皆さんも最近よく耳にすることが多いのではないでしょうか。

「ブラック校則をなくそう!」プロジェクトでは、「地毛を黒髪に強制的に染髪させるというような傷害行為の疑いがあるもの」「地毛証明を提出させるなど個人の尊厳を損なうもの」「水飲み禁止など生命の危機、健康を損ねること」「下着の色の指定とそのチェックなどのハラスメント行為」などをブラック校則の例として挙げています。ルール策定がエスカレートし過ぎて、教員自身がその理不尽さに気付かないということが多々あります。古い社会的背景に応じて作られたルールが時代の変化に対応できないというだけでなく、もう少し根本的な問題として、そもそもルールが当初の目的や根拠から掛け離れてしまうことが挙げられるのではないでしょうか。はじめは「勉強をするために学校を作ったので、そこでの集団生活がうまくいくようにみんなで協力しましょう」という理由で作られたはずの校則が、「下着の色のチェック」や「給食を食べ終わるまで昼休みも一人で食べ続けさせる」といった行き過ぎたものになるというおかしなプロセスを、みんなで考え、チェックすることが大切だと思います。

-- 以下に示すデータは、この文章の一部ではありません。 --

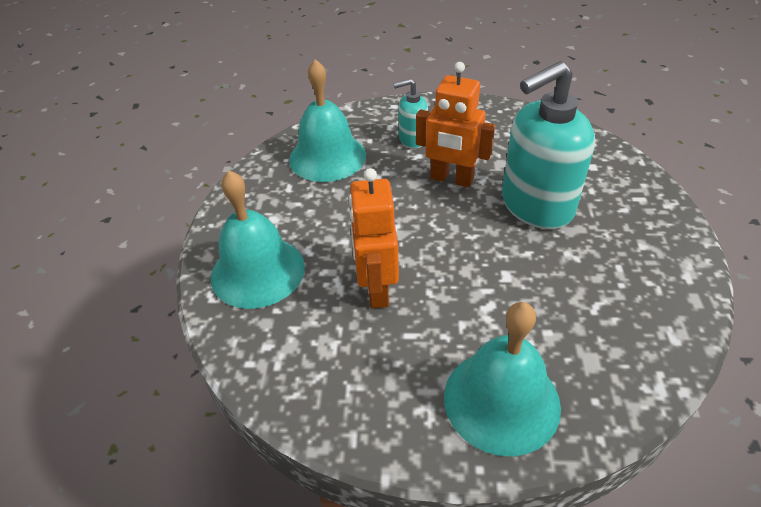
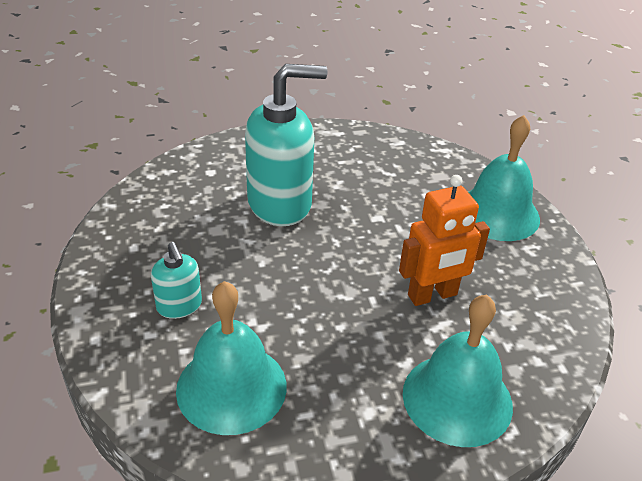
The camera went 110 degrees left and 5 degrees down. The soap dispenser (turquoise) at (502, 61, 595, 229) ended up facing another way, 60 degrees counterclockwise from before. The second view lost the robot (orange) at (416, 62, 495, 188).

ブラック校則は、最近になってようやく見直されるようになったそうです。例えば2022年、文部科学省による12年ぶりの「生徒指導提要」改訂が話題になりました。
そして、真っ向から争って廃止していくのではなく、皆が楽しく理解し合える新しいルールのデザインやその考え方が、まちづくりや社会づくりにおいて重要な気がしています。


リーガル・デザイン・ディクショナリー

スポーツ基本法:
1961年制定のスポーツ振興法を2011年に改正した法律で、前文ではスポーツの公共的意義として「スポーツを通じて幸福で豊かな生活を営むことは、全ての人々の権利であり、全ての国民がその自発性の下に、各々の関心、適性等に応じて、安全かつ公正な環境の下で日常的にスポーツに親しみ、スポーツを楽しみ、又はスポーツを支える活動に参画することのできる機会が確保されなければならない」ことが記され、年齢や性差、障害の有無にかかわらずスポーツを楽しむ権利の保障が掲げられています。
(e-gov法令検索、https://elaws.e-gov.go.jp/document?lawid=423AC1000000078_20200101_430AC0000000057

いじめ防止対策推進法:
大津市中2いじめ自殺事件を背景に、2013年に公布された法律です。それまで私的な問題として処理されてきた「いじめ」が初めて法的に定義され、いじめが犯罪行為に該当する場合には警察と連携して対処することが定められました。
(e-gov法令検索、https://elaws.e-gov.go.jp/document?lawid=425AC1000000071_20221001_503AC0000000027

校則:
法的根拠は特にないものの、「教育目的を達成するために必要かつ合理的範囲内」で校長が校則を制定する権限があるという判例があります
(文部科学省「校則について」、https://www.mext.go.jp/content/20210624-mext_jidou01-000016155_002.pdf)。
実は校則が問題とされたのは初めてではなく、1960年代後半には高校生が制服自由化などの校則改訂を求めて紛争を起こす光景も見られました。2017年に大阪府の高校生が校則に基づく黒染め強要で提訴したことを皮切りに、校則の自己目的化(目的を達成する手段が目的になること)が問題視されるようになりました。

生徒会:
中学・高校に設置される生徒による自治組織で、本来は生徒の自主性を育むことを目標とする特別活動として学習指導要領において規定されています
(文部科学省「高等学校学習指導要領(平成30年告示)解説 特別活動編」、
https://www.mext.go.jp/content/1407196_22_1_1_2.pdf)。
日本では、前述した高校紛争に対し、文部省が政治活動の禁止を通達したことで自主的な活動が停滞したとされていますが、欧米圏では教員、保護者、生徒が対等に交渉する機会として重要な位置を占めているそうです。校則に生徒自身の意思を反映させる上で欠かせない視点ではないでしょうか。

生徒指導提要:
2010年から作成されている教職員向けの基本書です。2022年12月に提示された改訂版では、こども基本法を踏まえて、「子供たちの健全な成長や自立を促すためには、子供たちが意見を述べたり、他者との対話や議論を通じて考える機会を持つことは重要なことであり、例えば、校則の見直しを検討する際に、児童生徒の意見を聴取する機会を設けたり、児童会・生徒会等の場において、校則について確認したり、議論したりする機会を設けることが考えられます」と書かれています。